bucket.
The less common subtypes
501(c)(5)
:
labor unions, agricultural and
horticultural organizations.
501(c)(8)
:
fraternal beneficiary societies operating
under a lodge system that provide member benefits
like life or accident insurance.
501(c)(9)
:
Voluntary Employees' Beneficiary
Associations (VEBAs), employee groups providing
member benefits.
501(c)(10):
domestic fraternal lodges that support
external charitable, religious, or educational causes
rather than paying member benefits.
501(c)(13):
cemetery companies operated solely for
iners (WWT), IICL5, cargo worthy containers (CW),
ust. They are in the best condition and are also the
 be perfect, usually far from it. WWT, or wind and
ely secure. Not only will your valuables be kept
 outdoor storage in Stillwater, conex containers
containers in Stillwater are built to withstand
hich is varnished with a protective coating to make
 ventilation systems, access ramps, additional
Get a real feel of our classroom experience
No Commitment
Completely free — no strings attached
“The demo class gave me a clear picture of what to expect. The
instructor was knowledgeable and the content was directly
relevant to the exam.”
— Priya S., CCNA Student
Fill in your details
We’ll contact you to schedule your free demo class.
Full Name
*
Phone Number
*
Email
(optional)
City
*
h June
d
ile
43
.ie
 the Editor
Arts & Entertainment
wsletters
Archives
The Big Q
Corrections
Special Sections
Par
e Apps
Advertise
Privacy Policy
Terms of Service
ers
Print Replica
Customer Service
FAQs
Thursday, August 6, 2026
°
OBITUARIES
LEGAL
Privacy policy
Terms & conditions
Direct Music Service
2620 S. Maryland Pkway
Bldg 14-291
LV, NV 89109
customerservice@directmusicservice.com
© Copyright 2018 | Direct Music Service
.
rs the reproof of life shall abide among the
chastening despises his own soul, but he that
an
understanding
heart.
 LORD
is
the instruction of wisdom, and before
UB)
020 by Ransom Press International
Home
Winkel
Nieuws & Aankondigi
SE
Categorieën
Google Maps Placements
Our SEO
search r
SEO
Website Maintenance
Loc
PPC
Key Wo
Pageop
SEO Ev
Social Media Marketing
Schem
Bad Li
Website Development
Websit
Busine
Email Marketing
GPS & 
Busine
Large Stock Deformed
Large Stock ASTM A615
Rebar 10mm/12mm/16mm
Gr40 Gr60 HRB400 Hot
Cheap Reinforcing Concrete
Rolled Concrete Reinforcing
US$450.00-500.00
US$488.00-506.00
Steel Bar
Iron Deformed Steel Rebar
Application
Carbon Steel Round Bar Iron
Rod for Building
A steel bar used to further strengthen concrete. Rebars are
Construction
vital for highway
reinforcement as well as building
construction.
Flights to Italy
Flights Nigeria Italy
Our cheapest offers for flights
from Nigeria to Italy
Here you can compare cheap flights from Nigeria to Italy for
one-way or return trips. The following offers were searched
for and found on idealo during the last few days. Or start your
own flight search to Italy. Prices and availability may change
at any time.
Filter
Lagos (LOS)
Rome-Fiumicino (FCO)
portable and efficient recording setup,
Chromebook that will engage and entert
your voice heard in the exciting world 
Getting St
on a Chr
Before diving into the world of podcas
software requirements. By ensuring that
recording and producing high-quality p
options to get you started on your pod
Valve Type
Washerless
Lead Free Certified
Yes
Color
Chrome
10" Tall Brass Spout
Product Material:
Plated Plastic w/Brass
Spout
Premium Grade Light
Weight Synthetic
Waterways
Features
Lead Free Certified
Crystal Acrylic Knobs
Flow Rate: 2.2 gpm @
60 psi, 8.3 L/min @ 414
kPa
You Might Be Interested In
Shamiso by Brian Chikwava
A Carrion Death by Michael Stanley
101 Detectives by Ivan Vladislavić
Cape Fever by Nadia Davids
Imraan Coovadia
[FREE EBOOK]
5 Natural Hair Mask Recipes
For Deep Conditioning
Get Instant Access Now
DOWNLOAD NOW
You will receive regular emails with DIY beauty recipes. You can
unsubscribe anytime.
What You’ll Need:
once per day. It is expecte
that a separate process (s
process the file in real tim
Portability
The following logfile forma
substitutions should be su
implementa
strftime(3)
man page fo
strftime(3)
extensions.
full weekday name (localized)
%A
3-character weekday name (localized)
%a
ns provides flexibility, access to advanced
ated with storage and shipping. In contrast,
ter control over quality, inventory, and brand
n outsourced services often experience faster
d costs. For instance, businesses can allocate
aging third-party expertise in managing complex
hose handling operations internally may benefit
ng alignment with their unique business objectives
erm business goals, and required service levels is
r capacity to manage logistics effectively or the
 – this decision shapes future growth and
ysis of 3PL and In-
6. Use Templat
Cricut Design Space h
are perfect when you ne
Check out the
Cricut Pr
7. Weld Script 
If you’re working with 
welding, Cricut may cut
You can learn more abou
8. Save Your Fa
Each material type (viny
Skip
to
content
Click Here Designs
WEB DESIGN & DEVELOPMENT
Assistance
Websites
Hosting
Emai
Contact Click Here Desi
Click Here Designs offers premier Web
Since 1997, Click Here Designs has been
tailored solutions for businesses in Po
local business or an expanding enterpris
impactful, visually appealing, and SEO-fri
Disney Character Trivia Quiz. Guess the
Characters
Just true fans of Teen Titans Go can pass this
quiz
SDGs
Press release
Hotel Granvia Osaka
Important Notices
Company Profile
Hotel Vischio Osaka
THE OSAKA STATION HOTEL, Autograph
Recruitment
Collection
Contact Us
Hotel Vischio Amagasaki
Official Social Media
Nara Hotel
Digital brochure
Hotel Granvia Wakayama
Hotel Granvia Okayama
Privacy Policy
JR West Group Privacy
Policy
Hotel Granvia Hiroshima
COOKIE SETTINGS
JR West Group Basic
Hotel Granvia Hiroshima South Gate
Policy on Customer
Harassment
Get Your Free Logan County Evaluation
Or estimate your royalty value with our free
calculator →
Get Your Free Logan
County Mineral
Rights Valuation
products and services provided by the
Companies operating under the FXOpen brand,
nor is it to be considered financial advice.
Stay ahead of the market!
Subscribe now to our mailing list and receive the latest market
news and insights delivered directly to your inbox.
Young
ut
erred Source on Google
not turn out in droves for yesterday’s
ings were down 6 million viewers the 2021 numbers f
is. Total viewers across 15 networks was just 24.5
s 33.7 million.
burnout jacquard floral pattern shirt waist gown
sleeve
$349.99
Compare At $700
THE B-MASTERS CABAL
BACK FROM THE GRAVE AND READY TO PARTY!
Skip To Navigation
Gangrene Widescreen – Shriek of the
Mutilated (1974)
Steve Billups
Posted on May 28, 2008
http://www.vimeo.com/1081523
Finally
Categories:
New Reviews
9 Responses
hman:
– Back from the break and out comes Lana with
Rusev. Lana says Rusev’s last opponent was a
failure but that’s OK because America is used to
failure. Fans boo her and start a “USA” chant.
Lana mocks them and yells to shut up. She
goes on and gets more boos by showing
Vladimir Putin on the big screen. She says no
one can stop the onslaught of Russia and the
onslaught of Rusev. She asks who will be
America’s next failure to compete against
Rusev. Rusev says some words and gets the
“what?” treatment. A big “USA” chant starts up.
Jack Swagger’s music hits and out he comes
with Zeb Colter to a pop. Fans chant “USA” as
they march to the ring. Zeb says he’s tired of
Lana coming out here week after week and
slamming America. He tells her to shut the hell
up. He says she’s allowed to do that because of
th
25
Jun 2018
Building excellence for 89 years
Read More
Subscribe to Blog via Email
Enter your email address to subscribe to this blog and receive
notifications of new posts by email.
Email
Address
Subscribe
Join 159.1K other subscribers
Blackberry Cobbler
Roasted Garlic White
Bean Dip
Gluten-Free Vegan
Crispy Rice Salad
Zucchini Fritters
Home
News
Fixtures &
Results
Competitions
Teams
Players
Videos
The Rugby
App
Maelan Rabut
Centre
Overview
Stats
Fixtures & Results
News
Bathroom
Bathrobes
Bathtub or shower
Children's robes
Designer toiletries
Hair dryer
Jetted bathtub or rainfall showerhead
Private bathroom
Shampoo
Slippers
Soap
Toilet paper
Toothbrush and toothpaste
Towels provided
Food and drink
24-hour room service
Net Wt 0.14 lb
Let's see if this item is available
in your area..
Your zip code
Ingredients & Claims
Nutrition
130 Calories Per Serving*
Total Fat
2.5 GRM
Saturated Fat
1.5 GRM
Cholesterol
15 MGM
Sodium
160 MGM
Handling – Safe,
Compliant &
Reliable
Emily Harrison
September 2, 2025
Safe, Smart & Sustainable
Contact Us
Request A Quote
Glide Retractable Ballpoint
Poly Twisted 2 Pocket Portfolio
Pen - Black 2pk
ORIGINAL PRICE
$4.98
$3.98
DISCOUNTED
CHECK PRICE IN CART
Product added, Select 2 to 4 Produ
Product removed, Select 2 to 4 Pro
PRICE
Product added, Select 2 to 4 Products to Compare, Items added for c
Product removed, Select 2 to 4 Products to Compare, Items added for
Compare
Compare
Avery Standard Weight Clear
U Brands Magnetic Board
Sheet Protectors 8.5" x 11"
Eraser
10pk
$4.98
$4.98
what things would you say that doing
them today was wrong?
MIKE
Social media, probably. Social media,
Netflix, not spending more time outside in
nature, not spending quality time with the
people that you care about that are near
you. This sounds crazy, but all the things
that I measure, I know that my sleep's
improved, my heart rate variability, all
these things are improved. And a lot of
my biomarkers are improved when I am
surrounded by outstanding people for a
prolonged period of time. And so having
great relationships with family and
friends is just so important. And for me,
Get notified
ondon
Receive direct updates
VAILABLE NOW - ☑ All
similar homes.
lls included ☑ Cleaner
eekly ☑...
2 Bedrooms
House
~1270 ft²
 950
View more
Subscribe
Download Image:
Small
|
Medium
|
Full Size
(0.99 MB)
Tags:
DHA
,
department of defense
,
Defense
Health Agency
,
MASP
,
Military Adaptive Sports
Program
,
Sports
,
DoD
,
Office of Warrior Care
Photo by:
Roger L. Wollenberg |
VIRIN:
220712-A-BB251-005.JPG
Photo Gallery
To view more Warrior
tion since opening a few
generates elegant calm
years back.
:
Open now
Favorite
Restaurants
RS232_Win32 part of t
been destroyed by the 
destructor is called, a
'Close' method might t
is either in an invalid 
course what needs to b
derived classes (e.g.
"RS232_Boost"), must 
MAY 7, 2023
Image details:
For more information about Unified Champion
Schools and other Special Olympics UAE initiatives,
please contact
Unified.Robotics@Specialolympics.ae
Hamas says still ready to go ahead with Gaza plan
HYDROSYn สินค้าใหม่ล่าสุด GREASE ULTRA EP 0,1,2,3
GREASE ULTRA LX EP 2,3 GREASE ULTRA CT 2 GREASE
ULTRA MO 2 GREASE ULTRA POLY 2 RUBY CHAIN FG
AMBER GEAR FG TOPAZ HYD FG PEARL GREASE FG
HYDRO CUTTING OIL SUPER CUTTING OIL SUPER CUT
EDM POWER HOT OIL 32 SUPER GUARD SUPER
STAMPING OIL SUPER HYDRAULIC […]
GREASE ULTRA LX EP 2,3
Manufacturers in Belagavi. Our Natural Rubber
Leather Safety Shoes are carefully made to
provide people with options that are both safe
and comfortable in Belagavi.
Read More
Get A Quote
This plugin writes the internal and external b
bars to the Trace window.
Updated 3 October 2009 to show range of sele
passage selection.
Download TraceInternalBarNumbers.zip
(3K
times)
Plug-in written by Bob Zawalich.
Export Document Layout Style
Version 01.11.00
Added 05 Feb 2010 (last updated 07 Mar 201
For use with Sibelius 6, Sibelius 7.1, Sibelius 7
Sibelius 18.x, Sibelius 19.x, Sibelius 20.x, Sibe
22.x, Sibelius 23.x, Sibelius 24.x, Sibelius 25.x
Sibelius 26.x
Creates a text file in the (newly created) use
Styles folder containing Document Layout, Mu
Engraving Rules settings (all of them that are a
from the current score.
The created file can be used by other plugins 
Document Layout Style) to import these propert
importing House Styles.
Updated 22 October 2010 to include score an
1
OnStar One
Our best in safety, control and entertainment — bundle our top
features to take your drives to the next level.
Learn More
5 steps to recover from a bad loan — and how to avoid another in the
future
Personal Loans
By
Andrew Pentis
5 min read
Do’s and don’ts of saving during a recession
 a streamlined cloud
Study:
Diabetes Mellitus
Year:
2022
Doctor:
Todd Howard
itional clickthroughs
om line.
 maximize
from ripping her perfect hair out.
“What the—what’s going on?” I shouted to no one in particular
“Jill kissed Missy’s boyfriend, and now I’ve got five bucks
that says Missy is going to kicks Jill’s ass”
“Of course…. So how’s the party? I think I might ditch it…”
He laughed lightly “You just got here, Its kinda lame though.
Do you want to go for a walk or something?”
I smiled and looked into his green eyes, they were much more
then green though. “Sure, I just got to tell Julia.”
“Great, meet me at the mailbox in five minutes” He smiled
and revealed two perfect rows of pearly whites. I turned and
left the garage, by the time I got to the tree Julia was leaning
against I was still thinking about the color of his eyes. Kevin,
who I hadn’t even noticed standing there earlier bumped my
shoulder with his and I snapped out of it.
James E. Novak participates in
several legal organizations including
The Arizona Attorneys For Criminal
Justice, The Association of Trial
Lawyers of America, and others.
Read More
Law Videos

WORK TO BE COMPLETED |
From the entries above, print the lines beginning at the one with "Gangrene Widescreen – Shriek of the" and stopping after the one with "Gluten-Free Vegan", exactly as written and with nothing else.

RESPONSE BELOW |
Gangrene Widescreen – Shriek of the
Mutilated (1974)
Steve Billups
Posted on May 28, 2008
http://www.vimeo.com/1081523
Finally
Categories:
New Reviews
9 Responses
hman:
– Back from the break and out comes Lana with
Rusev. Lana says Rusev’s last opponent was a
failure but that’s OK because America is used to
failure. Fans boo her and start a “USA” chant.
Lana mocks them and yells to shut up. She
goes on and gets more boos by showing
Vladimir Putin on the big screen. She says no
one can stop the onslaught of Russia and the
onslaught of Rusev. She asks who will be
America’s next failure to compete against
Rusev. Rusev says some words and gets the
“what?” treatment. A big “USA” chant starts up.
Jack Swagger’s music hits and out he comes
with Zeb Colter to a pop. Fans chant “USA” as
they march to the ring. Zeb says he’s tired of
Lana coming out here week after week and
slamming America. He tells her to shut the hell
up. He says she’s allowed to do that because of
th
25
Jun 2018
Building excellence for 89 years
Read More
Subscribe to Blog via Email
Enter your email address to subscribe to this blog and receive
notifications of new posts by email.
Email
Address
Subscribe
Join 159.1K other subscribers
Blackberry Cobbler
Roasted Garlic White
Bean Dip
Gluten-Free Vegan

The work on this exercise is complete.